When Morrison heard that Alex Smokehouse, a barbecue restaurant located in the Logsdon Farmhouse Ales building in downtown Washougal, was forced to temporarily shut down earlier this month, he offered Alex Ramirez, Alex Smokehouse’s owner and head chef, an opportunity to sell smoke brisket tacos at Taberna NW from for three hours on  the afternoon of Tuesday, March 24.

“(The ‘pop-up’) went really, really well,” Morrison said. “So well that I want to see if we can do it again. These are unprecedented times. Everybody’s in uncharted waters, and I think it’s more important than ever to come together as a community to help each other out.”

As the owner of a new business — Taberna NW opened in January — Morrison didn’t have much of a margin for error when the pandemic hit. He had to let go all but two of his employees, and may be forced to limit his service hours to three per day.

“Unemployment is way up, and I couldn’t fault somebody who’s unemployed for not wanting to buy a $12 sandwich. I probably wouldn’t either,” said Morrison, who has posted semi-regular video updates to his social media channels during the past two weeks. “People who typically go out once or twice a week are now going out once or twice per month. Every day I’m wondering what I can do differently or how to adapt. Do I liquidate the product and shut down temporarily? Shut down for good? I’ve got a whole lot of questions, but I don’t have any good answers. I’m taking it day by day, and that’s tough because I know that’s not what customers want to hear.”

Skip The Trip Delivery

While restaurants are dealing with a decrease in business, Skip the Trip Delivery is dealing with the opposite problem. 

“Our business has increased over the last couple of weeks,” said Skip The Trip Delivery co-owner Katie O’Daniel. “We have had a number of restaurants throughout the community reaching out to us to get signed on. We are bringing on as many as we can as fast as we can. We have already brought on extra drivers so we can accommodate more deliveries.”

O’Daniel said that her main goal at this point is “to keep these locally owned restaurants open and running.”
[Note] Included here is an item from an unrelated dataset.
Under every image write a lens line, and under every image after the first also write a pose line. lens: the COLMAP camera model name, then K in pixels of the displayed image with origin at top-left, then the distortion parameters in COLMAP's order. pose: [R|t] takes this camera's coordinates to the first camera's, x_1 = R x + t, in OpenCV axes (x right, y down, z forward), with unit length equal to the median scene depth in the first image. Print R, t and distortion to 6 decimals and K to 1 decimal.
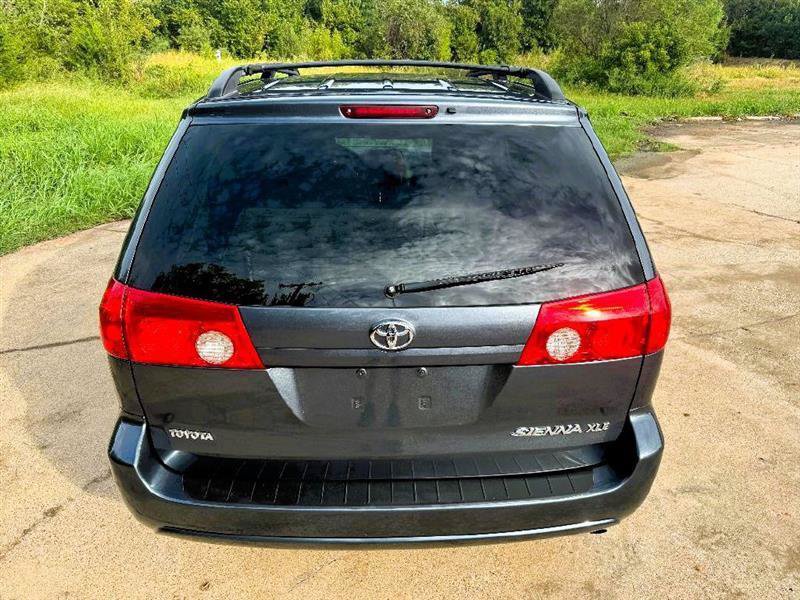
lens RADIAL K [[709.9, 0, 400.0], [0, 709.9, 300.0], [0, 0, 1]] dist [0.001761, -0.161749]
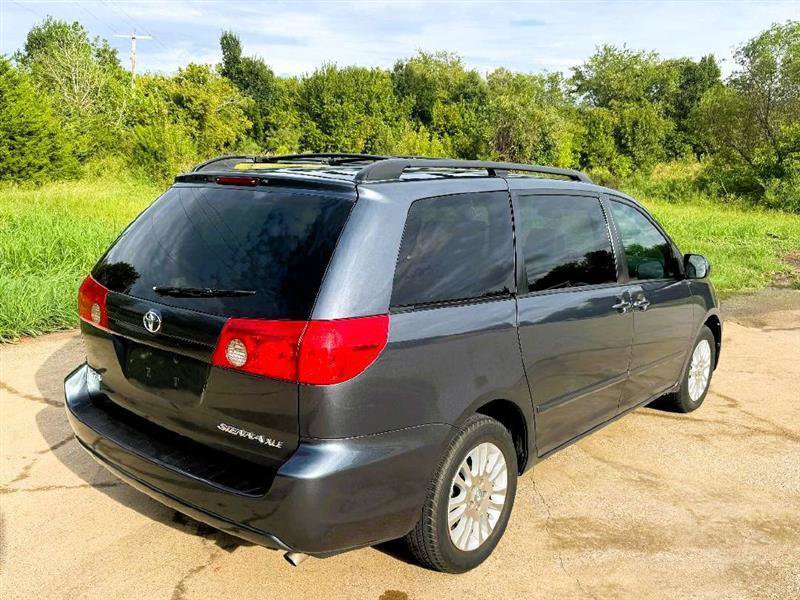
lens RADIAL K [[709.9, 0, 400.0], [0, 709.9, 300.0], [0, 0, 1]] dist [0.001761, -0.161749]
pose [[0.954140, 0.060520, -0.293179, 0.137213], [-0.104150, 0.985279, -0.135564, -0.044022], [0.280659, 0.159882, 0.946398, 0.159831]]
“I want them to be able to bring in as much revenue as possible during a time when a lot of them are struggling to know if they will be able to cover all of their overhead costs that are there to continue running,” O’Daniel said. “We are fortunate enough that when we started this business, we chose to only partner with locally owned restaurants. I feel the fact that we do only partner with locally owned restaurants and us being 100 percent locally owned, customers — especially right now — are really about supporting locally owned businesses, and it helps knowing they are supporting two with one order. 

“Also, we are lucky enough that we have always done delivery to all areas of Camas and Washougal, so we are able to please so many customers who are too nervous to leave their house to even go do a pick-up order,” she continued. “It just gives the community as a whole another option for getting food to them.”

Skip The Trip Delivery has instituted a “no-contact” policy for all of its deliveries during this time.

“This means we ring the doorbell and knock, leave the food in front of the door, then we head back to our car,” O’Daniel said. “We do wait to make sure they answer the door and grab their food, but this ensures they are all able to have no contact right now.”